The day's discussions were not limited to traditional social networking technologies such as Facebook, but looked more generally at basing social structures and interactions on technology, for instance in future government. What are the main threats for individuals and society in using Internet-based networking services, and what are researchers doing to alleviate the potential problems?
The cybercrime event targeted industry and government professionals and researchers from many disciplines, including computing, social science, law, and psychology.
At this event demonstrations ran in parallel with our invited speakers, further details are available below.

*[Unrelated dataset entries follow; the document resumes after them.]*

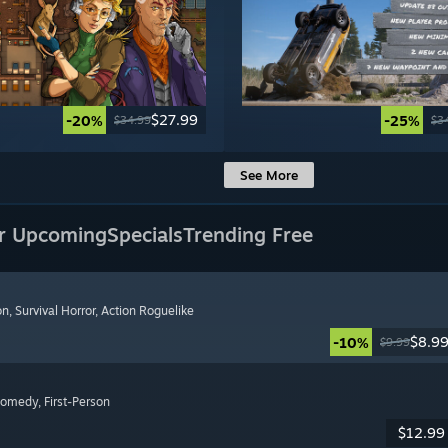
$27.99
-20%
-25%
$34.99
$3
See More
r Upcoming
Specials
Trending Free
on
, Survival Horror
, Action Roguelike
$8.9
-10%
$9.99
Comedy
, First-Person
$12.99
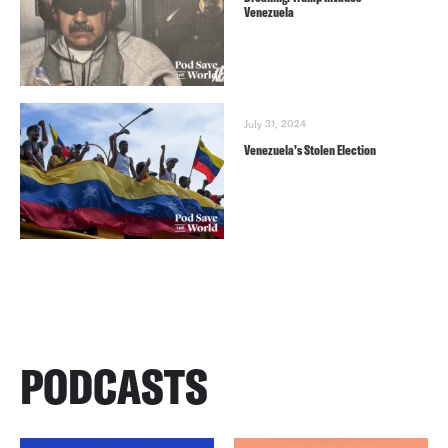
Venezuela
July 31, 2024
Venezuela’s Stolen Election
PODCASTS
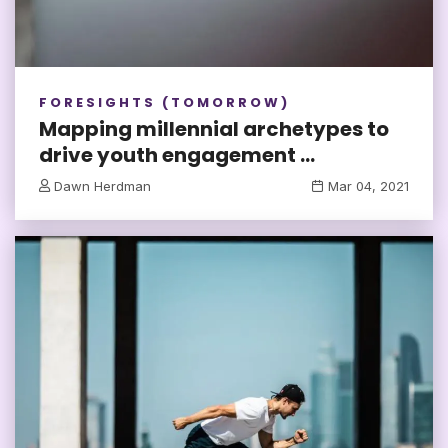
FORESIGHTS (TOMORROW)
Mapping millennial archetypes to
drive youth engagement ...
Dawn Herdman
Mar 04, 2021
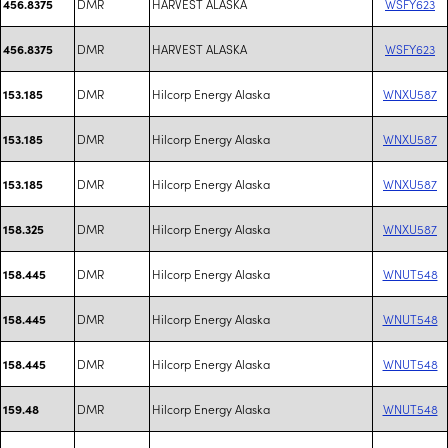
DMR
HARVEST ALASKA
WSFY623
456.8375
DMR
HARVEST ALASKA
WSFY623
456.8375
DMR
Hilcorp Energy Alaska
WNXU587
153.185
DMR
Hilcorp Energy Alaska
WNXU587
153.185
DMR
Hilcorp Energy Alaska
WNXU587
153.185
DMR
Hilcorp Energy Alaska
WNXU587
158.325
DMR
Hilcorp Energy Alaska
WNUT548
158.445
DMR
Hilcorp Energy Alaska
WNUT548
158.445
DMR
Hilcorp Energy Alaska
WNUT548
158.445
DMR
Hilcorp Energy Alaska
WNUT548
159.48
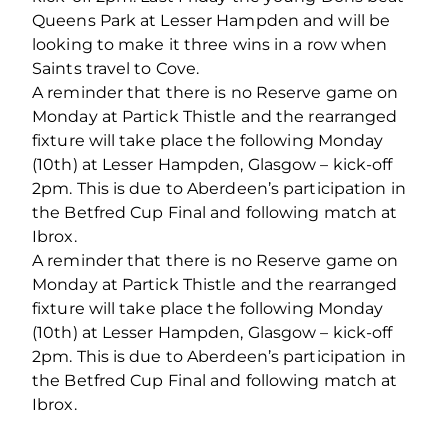
Queens Park at Lesser Hampden and will be
looking to make it three wins in a row when
Saints travel to Cove.
A reminder that there is no Reserve game on
Monday at Partick Thistle and the rearranged
fixture will take place the following Monday
(10th) at Lesser Hampden, Glasgow – kick-off
2pm. This is due to Aberdeen’s participation in
the Betfred Cup Final and following match at
Ibrox.
A reminder that there is no Reserve game on
Monday at Partick Thistle and the rearranged
fixture will take place the following Monday
(10th) at Lesser Hampden, Glasgow – kick-off
2pm. This is due to Aberdeen’s participation in
the Betfred Cup Final and following match at
Ibrox.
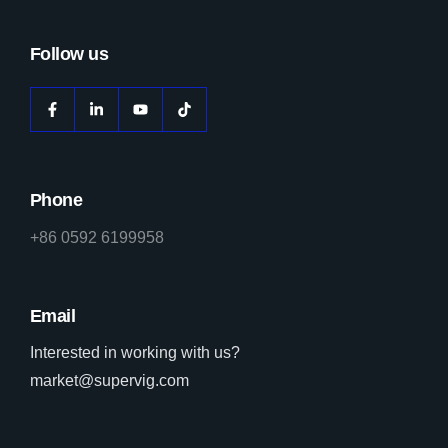
Follow us
Phone
+86 0592 6199958
Email
Interested in working with us?
market@supervig.com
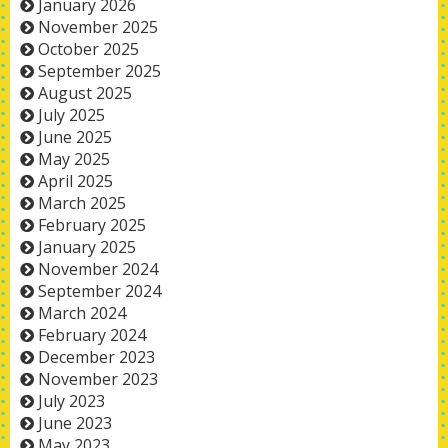
January 2026
November 2025
October 2025
September 2025
August 2025
July 2025
June 2025
May 2025
April 2025
March 2025
February 2025
January 2025
November 2024
September 2024
March 2024
February 2024
December 2023
November 2023
July 2023
June 2023
May 2023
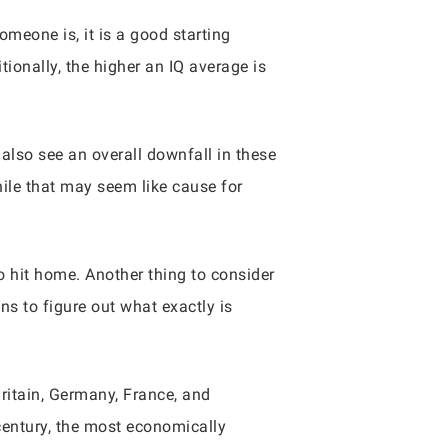
meone is, it is a good starting
tionally, the higher an IQ average is
 also see an overall downfall in these
hile that may seem like cause for
to hit home. Another thing to consider
ns to figure out what exactly is
ritain, Germany, France, and
century, the most economically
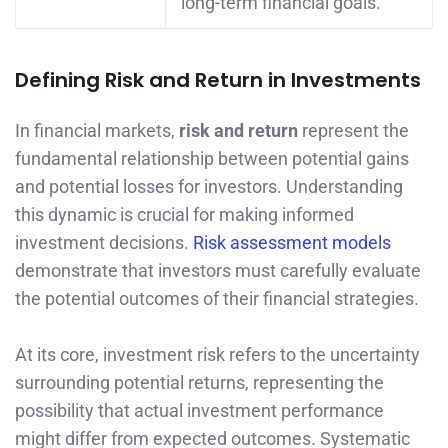
long-term financial goals.
Defining Risk and Return in Investments
In financial markets,
risk and return
represent the
fundamental relationship between potential gains
and potential losses for investors. Understanding
this dynamic is crucial for making informed
investment decisions.
Risk assessment models
demonstrate that investors must carefully evaluate
the potential outcomes of their financial strategies.
At its core, investment risk refers to the uncertainty
surrounding potential returns, representing the
possibility that actual investment performance
might differ from expected outcomes. Systematic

These demonstrations ran throughout the day:
Draw a Secret - Haryani Zakaria and Paul Dunphy. Why are passwords or PINs always words or numbers - why not a picture you can draw? We showed several graphical passwords that are easy to remember but hard to copy by a stranger watching over your shoulder.
Contactless Credit Card Skimming - Martin Emms. The Banks and Credit Card companies are introducing contactless credit cards into the UK, many people are already carrying them without realising. We demonstrated how easy it is to retrieve the account information from contactless cards, without having to touch the card.
Keystroke Dynamics - Rachel Phillips Like every individual's finger print, each person's typing is unique. The question is, can we detect who is typing and could the police use this to identify criminals? We showed that with only a few samples a computer programme can recognise your typing.
Spam and CAPTCHAs - Ahmad Salah El Ahmad. When you need to set up a digital registration you will often be asked to read a distorted word that you then must type in correctly. These difficult to read words are called CAPTCHAs. Why do you need to do this? And can a computer decipher these CAPTCHAs the way you can?
User Managed Access - Maciej Machulak, Lukasz Moren and Maciej Wolniak Many of us have provided personal information to Facebook, Twitter and other social networking sites, without giving it much thought. But this could be very dangerous. We showed you alternative internet services that allow you to retain control over your own data, wherever it lives on the web.
Phishing and Identity Theft - Su-Yang Yu. Identity thieves try to trick you into giving away your personal data. They do this by showing you a web page that looks like a genuine page from your bank, or school, but the data you supply is collected by the identity thieves. This demo showed you how it is done, and allowed you to play games that explain how to protect yourself.